* Source extract
>> START
Advanced & Deep Dives

Analyzing Log Files¶

When a site is slow, an SSH login fails, or a service won't start, the answer is almost always sitting in a log file. This page is a hands-on field guide to the logs that matter most — web (nginx/PHP-FPM), system (messages/syslog), and auth (secure/auth.log) — and the small toolkit you need to read them fast.

Tested on

AlmaLinux 9 / RHEL 9 (systemd, journald, rsyslog). Debian/Ubuntu paths and package names are noted inline where they differ. All commands assume you read logs as root via sudo — most log files are mode 0600/0640 and not world-readable.

Where the logs live¶

Distros disagree on filenames. RHEL-family (AlmaLinux, Rocky, CentOS Stream) keeps the classic /var/log/messages and /var/log/secure; Debian/Ubuntu use /var/log/syslog and /var/log/auth.log. Know both.

Log	Path (RHEL 9)	Path (Debian/Ubuntu)	What's in it
General system	`/var/log/messages`	`/var/log/syslog`	Almost everything: services, networking, hardware, cron summaries
Authentication	`/var/log/secure`	`/var/log/auth.log`	SSH logins, `sudo`, `su`, PAM, account changes
Cron jobs	`/var/log/cron`	(in `/var/log/syslog`)	When cron jobs ran and what they emitted
nginx access	`/var/log/nginx/access.log`	`/var/log/nginx/access.log`	One line per HTTP request (combined format)
>> END
* Entries
>> START
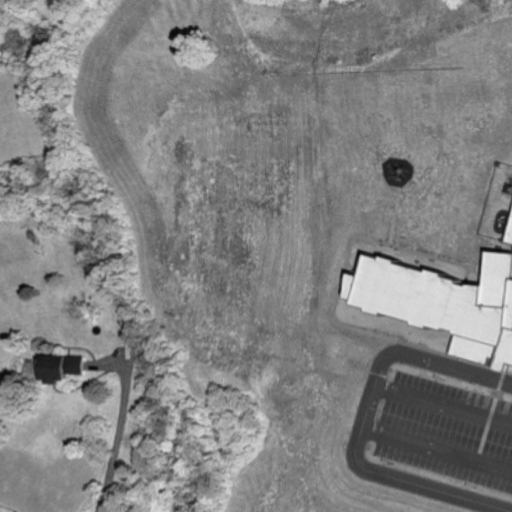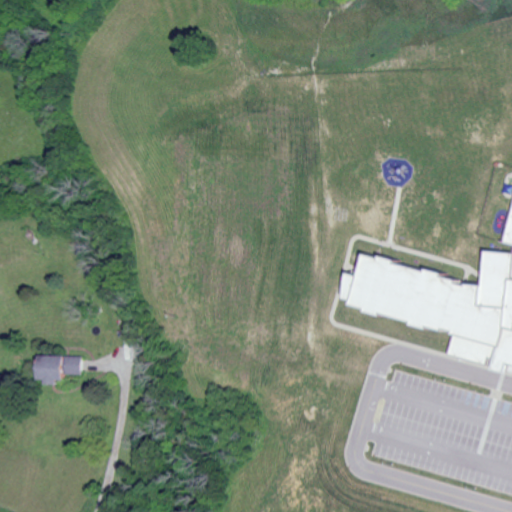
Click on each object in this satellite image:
building: (511, 240)
building: (439, 296)
road: (434, 366)
building: (61, 369)
road: (117, 436)
road: (391, 481)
>> END
* Required work
A. According to the log files guide, which file holds authentication logs on Debian/Ubuntu?
B. Rewrite the part of the log files guide that begins at the words "Where the logs" and stops after "request (combined format)", putting "Distributions" in place of "Distros".

* Task-by-task results
A. /var/log/auth.log

B.
Where the logs live¶

Distributions disagree on filenames. RHEL-family (AlmaLinux, Rocky, CentOS Stream) keeps the classic /var/log/messages and /var/log/secure; Debian/Ubuntu use /var/log/syslog and /var/log/auth.log. Know both.

Log	Path (RHEL 9)	Path (Debian/Ubuntu)	What's in it
General system	`/var/log/messages`	`/var/log/syslog`	Almost everything: services, networking, hardware, cron summaries
Authentication	`/var/log/secure`	`/var/log/auth.log`	SSH logins, `sudo`, `su`, PAM, account changes
Cron jobs	`/var/log/cron`	(in `/var/log/syslog`)	When cron jobs ran and what they emitted
nginx access	`/var/log/nginx/access.log`	`/var/log/nginx/access.log`	One line per HTTP request (combined format)